* PROBLEM REQUIREMENTS:
The reply must consist of the complete listing, reproduced exactly, with no images included.

* RAW DATA:

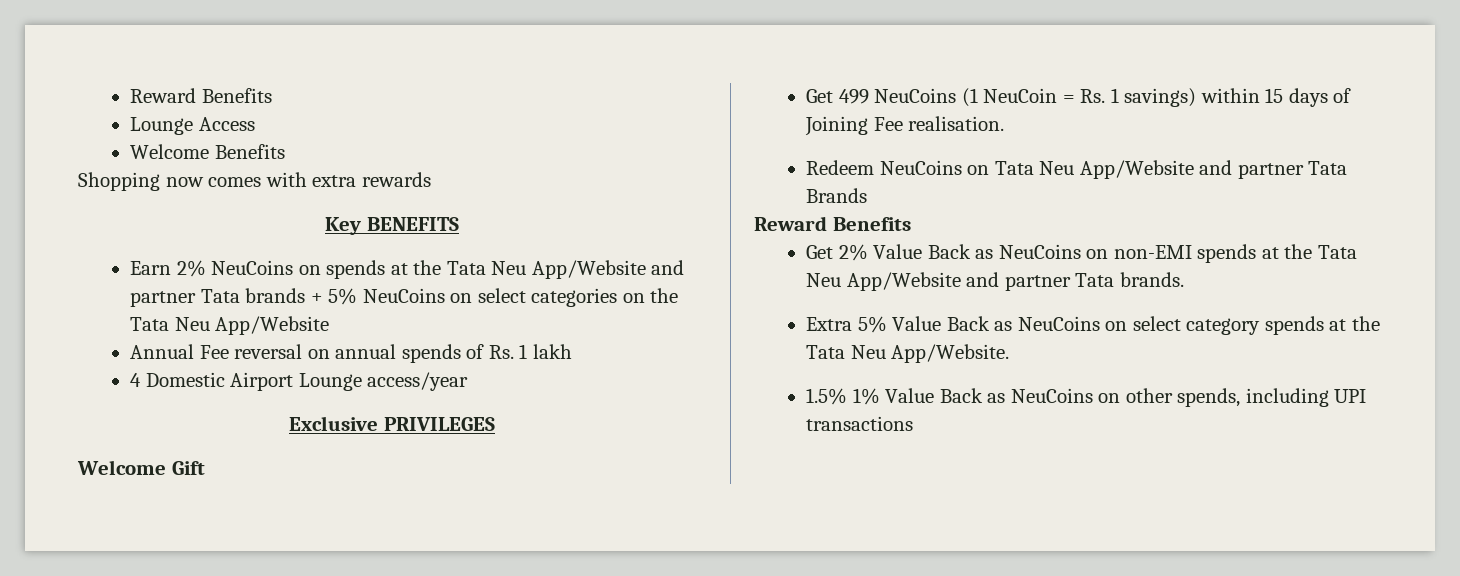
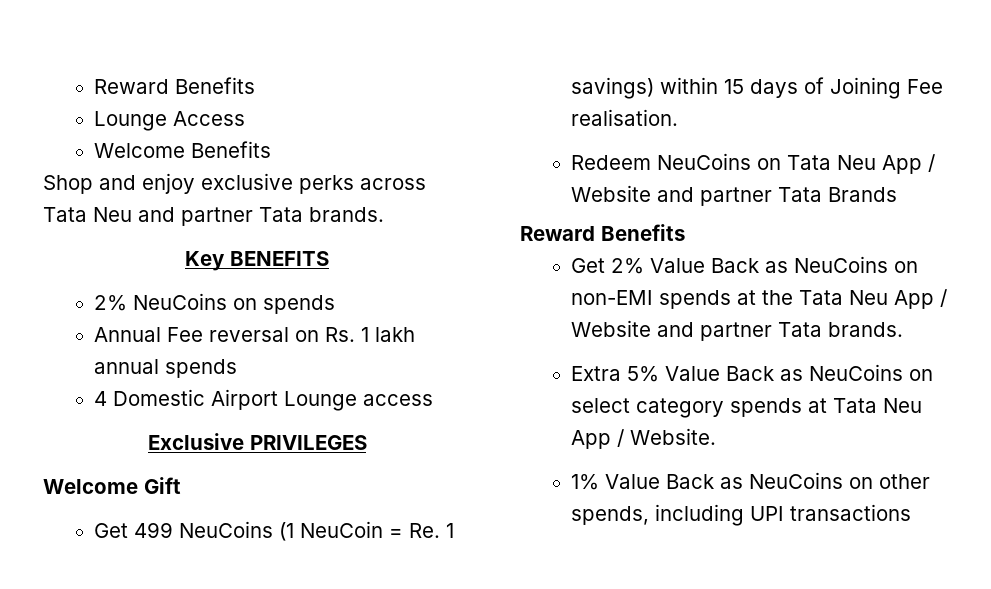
[78,172,431,191] Shopping now comes with extra rewards -> [43,173,426,194] [43,207,384,226] Shop and enjoy exclusive perks across Tata Neu and partner Tata brands.
[130,261,172,275] Earn -> (329, 258) none
[390,260,685,279] [130,288,679,307] [130,316,330,335] at the Tata Neu App/Website and partner Tata brands + 5% NeuCoins on select categories on the Tata Neu App/Website -> (336, 304) none
[335,344,485,363] annual spends of -> (320, 336) none
(572, 351) none -> [94,359,238,378] annual spends
[367,372,469,391] access/year -> [363,394,434,406] access
[1080,89,1106,103] Rs. -> [409,523,441,538] Re.
[1079,160,1194,179] App/Website -> [882,154,936,174] [571,185,652,202] App / Website
[846,272,961,291] App/Website -> [894,289,948,309] [571,320,652,337] App / Website
[1351,316,1380,331] [806,344,1010,363] [806,388,848,405] the Tata Neu App/Website. // 1.5% -> [833,398,923,413] [571,428,717,449] Tata Neu App / Website. //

* RESULT OF THE EXERCISE:
[78,172,431,191] Shopping now comes with extra rewards -> [43,173,426,194] [43,207,384,226] Shop and enjoy exclusive perks across Tata Neu and partner Tata brands.
[130,261,172,275] Earn -> (329, 258) none
[390,260,685,279] [130,288,679,307] [130,316,330,335] at the Tata Neu App/Website and partner Tata brands + 5% NeuCoins on select categories on the Tata Neu App/Website -> (336, 304) none
[335,344,485,363] annual spends of -> (320, 336) none
(572, 351) none -> [94,359,238,378] annual spends
[367,372,469,391] access/year -> [363,394,434,406] access
[1080,89,1106,103] Rs. -> [409,523,441,538] Re.
[1079,160,1194,179] App/Website -> [882,154,936,174] [571,185,652,202] App / Website
[846,272,961,291] App/Website -> [894,289,948,309] [571,320,652,337] App / Website
[1351,316,1380,331] [806,344,1010,363] [806,388,848,405] the Tata Neu App/Website. // 1.5% -> [833,398,923,413] [571,428,717,449] Tata Neu App / Website. //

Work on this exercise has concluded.